Le concept fondamental de cette législation est celui de nida. Toute femme éprouvant un saignement utérin devient nida, et tant qu'elle conservera ce statut, la relation sexuelle avec elle est interdite ; même une simple étreinte amoureuse est proscrite par la Tora (Lévitique, 18, 19). Il importe de prendre conscience de l'exceptionnelle gravité de cette interdiction : participant à la catégorie des interdits sexuels, elle exige de la part de l'observant une fidélité si absolue qu'elle peut mener jusqu'au sacrifice de sa vie : Yéhareg Veal Ya'avor - « qu'on se fasse tuer plutôt que de transgresser ».(Cf. Bet Yossef sur Yoré Déa, chap. 195 ; Rema sur Choul'han 'aroukh Yoré dé'a, 157, 1)

De ce point de vue, les lois de nida sont donc plus sévères que les prescriptions alimentaires -la cacherout-, celles du chabat, et de Yom kipour !

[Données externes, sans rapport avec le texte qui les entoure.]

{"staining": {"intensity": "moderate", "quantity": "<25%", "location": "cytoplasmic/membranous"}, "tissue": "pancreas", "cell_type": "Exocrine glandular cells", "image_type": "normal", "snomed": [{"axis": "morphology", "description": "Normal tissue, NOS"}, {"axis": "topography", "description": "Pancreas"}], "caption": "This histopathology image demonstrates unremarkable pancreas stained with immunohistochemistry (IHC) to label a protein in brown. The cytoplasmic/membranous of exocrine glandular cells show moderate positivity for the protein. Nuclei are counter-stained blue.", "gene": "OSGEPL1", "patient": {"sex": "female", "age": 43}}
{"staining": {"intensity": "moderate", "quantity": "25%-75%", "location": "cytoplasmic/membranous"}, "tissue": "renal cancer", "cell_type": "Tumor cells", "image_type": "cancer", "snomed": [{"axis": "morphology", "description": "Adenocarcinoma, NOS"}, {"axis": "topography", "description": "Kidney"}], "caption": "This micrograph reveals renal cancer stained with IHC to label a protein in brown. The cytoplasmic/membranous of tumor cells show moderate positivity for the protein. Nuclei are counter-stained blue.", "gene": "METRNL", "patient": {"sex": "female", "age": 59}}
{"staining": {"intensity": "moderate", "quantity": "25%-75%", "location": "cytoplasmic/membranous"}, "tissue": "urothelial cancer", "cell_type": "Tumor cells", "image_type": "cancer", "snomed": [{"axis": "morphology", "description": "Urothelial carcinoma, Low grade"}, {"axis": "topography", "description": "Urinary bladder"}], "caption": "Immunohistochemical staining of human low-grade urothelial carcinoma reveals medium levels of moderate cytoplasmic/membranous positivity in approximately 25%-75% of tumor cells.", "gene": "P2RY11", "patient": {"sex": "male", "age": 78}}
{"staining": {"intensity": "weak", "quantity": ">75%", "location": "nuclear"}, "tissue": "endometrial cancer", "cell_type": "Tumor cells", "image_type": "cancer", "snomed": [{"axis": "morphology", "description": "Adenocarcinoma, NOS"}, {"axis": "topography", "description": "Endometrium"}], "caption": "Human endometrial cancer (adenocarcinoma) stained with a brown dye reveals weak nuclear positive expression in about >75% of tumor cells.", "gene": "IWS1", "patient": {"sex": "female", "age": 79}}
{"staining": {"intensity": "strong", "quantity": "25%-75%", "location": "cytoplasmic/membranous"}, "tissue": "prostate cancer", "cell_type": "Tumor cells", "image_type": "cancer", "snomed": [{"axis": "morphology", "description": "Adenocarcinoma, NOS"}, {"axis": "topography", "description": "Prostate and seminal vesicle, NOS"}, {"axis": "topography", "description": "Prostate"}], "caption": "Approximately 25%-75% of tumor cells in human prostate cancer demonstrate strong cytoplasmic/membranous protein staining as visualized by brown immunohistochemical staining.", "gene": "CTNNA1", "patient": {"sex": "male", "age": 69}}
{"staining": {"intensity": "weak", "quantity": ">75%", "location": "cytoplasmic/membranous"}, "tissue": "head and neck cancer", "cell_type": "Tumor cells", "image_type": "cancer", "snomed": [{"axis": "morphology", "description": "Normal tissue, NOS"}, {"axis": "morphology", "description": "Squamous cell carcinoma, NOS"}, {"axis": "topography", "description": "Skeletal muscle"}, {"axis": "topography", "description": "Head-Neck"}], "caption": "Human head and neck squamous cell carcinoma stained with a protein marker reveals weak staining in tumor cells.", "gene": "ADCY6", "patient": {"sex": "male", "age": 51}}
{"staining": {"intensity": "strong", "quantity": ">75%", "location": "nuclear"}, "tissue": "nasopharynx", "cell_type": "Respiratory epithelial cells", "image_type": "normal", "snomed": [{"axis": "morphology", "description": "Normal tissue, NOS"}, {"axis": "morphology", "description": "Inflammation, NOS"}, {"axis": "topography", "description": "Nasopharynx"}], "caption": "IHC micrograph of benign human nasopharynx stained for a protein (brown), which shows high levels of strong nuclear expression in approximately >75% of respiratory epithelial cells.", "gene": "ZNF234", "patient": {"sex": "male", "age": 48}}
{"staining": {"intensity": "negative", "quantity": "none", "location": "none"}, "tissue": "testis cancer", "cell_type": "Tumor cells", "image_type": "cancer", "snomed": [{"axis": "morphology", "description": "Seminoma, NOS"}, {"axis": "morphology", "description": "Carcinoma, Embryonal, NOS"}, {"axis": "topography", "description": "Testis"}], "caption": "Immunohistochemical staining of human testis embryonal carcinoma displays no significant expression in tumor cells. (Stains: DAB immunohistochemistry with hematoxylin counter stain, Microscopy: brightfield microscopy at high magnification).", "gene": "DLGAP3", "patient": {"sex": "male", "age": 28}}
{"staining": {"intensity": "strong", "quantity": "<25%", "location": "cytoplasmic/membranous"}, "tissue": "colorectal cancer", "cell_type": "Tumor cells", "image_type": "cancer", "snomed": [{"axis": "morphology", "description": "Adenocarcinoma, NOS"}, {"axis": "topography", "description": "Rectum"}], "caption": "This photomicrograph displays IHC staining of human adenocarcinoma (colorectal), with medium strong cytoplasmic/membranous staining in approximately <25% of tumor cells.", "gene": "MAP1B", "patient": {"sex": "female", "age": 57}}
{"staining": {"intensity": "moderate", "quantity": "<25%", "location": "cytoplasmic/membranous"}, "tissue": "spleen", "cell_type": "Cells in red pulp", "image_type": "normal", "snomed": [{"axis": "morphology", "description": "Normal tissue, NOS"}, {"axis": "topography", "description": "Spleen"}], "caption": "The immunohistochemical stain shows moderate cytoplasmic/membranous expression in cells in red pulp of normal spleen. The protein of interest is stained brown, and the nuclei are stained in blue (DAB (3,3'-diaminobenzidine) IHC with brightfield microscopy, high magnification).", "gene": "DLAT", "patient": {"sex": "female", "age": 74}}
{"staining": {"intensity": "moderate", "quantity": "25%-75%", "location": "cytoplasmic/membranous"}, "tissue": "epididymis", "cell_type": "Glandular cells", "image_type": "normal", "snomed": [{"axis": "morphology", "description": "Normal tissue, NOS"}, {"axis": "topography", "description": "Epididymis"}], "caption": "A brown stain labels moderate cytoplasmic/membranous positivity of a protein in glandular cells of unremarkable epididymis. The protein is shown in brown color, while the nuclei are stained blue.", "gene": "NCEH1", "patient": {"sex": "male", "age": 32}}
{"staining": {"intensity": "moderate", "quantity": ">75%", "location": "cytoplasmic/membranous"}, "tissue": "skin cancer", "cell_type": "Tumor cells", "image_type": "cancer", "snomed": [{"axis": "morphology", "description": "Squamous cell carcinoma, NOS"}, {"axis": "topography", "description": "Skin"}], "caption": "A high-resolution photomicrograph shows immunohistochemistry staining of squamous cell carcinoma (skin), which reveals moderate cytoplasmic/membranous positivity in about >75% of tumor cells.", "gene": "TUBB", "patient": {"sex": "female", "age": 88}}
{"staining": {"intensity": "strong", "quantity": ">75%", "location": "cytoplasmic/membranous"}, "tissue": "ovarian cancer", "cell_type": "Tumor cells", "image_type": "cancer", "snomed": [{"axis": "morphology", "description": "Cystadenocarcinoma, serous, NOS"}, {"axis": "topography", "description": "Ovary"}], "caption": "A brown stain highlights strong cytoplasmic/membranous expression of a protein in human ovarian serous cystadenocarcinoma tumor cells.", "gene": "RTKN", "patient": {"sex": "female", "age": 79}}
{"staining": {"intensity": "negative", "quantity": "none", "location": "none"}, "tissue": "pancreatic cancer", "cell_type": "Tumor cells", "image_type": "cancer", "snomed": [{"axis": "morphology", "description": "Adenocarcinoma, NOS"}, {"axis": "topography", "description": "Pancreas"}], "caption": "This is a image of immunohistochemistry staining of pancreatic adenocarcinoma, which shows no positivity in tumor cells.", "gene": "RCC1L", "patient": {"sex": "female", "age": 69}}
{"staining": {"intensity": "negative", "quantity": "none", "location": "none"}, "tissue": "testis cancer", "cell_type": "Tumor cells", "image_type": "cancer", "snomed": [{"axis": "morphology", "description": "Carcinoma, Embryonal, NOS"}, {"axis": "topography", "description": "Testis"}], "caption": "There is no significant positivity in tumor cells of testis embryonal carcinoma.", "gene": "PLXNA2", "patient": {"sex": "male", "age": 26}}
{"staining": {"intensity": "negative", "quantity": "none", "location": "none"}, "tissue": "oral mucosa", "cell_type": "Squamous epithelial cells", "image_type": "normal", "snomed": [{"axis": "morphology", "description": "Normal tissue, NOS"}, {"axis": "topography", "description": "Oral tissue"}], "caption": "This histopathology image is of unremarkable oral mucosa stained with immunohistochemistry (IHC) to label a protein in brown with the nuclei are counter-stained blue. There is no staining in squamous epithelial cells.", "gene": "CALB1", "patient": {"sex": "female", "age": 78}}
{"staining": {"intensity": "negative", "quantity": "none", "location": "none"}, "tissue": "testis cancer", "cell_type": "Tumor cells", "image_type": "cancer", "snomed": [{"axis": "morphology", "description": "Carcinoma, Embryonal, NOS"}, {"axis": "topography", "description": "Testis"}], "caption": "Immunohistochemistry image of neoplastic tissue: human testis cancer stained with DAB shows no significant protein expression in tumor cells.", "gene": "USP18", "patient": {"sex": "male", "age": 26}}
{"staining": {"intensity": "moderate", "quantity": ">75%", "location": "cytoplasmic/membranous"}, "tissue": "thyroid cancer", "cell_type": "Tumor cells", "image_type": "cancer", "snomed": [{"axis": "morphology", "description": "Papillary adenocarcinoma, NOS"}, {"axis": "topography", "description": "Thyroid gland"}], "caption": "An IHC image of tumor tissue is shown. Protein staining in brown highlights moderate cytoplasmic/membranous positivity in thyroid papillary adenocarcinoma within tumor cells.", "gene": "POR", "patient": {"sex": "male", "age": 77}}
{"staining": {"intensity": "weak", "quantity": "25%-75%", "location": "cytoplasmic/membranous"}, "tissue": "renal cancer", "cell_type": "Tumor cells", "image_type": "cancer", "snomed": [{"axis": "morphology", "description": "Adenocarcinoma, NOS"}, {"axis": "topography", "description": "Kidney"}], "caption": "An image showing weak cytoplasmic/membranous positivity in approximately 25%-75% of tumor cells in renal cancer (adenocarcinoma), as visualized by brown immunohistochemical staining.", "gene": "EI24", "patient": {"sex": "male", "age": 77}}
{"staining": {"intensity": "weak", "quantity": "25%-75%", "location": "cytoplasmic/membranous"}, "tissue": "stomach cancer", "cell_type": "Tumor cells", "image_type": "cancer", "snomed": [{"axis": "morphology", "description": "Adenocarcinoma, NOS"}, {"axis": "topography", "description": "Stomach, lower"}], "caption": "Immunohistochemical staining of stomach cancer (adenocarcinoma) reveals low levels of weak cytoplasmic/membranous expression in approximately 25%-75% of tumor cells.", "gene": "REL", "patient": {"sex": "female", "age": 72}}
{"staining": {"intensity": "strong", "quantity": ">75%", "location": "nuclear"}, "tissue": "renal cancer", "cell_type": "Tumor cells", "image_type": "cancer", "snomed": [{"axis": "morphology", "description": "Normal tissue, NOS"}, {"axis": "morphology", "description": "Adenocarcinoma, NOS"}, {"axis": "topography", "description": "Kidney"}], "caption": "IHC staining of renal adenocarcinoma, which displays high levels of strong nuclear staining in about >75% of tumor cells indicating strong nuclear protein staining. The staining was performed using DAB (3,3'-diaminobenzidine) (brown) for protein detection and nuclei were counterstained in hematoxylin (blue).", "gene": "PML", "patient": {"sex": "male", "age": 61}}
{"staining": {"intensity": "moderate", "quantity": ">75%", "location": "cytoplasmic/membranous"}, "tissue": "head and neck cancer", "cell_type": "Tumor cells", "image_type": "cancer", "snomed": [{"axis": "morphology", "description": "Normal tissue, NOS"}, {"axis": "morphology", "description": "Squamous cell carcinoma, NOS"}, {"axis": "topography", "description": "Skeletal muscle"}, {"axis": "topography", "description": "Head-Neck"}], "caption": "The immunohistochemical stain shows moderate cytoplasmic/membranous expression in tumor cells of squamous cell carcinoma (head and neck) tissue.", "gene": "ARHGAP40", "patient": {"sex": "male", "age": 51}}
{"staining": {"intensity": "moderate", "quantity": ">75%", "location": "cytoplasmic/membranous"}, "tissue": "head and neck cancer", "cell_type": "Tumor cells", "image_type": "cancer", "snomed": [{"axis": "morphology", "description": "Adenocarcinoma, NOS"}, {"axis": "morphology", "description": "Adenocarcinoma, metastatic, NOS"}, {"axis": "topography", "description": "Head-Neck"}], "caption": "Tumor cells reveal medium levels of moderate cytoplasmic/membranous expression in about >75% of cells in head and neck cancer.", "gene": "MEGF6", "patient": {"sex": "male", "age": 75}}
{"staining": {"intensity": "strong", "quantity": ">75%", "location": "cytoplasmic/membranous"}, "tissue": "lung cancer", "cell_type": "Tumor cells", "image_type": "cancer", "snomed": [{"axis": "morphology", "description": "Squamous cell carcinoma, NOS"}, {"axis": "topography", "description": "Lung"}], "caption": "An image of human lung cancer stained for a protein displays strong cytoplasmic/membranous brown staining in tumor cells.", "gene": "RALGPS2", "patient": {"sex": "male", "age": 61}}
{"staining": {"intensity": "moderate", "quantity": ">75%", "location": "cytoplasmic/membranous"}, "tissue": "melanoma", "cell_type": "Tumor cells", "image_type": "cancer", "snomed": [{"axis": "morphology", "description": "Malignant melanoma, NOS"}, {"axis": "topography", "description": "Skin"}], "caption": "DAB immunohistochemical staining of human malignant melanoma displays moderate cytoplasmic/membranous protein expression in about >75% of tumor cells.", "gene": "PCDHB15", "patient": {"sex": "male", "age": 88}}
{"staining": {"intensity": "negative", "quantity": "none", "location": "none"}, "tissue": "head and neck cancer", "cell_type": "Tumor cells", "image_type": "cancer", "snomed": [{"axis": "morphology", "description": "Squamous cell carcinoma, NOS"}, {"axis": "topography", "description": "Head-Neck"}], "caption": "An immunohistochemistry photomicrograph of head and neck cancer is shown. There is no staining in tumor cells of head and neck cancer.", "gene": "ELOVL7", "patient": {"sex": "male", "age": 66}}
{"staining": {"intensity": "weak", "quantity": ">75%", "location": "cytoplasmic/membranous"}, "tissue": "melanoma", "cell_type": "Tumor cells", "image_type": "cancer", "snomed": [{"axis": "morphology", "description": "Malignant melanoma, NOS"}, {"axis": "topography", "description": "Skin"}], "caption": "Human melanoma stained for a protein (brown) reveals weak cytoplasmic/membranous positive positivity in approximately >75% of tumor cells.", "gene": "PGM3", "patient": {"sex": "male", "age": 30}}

Elles sont, par ailleurs, classées parmi les 'houkim -lois irrationnelles. Cette absence apparente de rationalité ne constitue nullement un obstacle pour le fidèle, qui, au contraire, manifeste ainsi que sa préoccupation exclusive est d'accomplir la volonté divine de la manière la plus désintéressée possible. Elle stimule, par contre, à bon droit, la recherche de significations, et, autant qu'il est humainement possible, d'une approche de la sagesse divine.

Il est remarquable que le phénomène du saignement menstruel est inconnu dans le monde animal. Du point de vue physiologique, il constitue donc aussi une énigme. Selon certains auteurs (Cf. Ich Ouvéto, de R.E. Kitov, p. 237), il pourrait s'expliquer comme un moyen de mise en valeur de la procréation dans le genre humain : tout se passe comme si la nature exprimait l'idée qu'une naissance humaine est si précieuse qu'elle requiert une préparation spécifique -en l'occurrence, la régénération partielle de la matrice. Lors de chaque cycle, un sang nouveau se prépare au grandiose événement que représente une fécondation. En cas d'échec, d'avortement de ce projet, ce sang est immédiatement, et irrémédiablement disqualifié ; il n'est plus, désormais qu'un déchet qui sera éliminé par l'organisme.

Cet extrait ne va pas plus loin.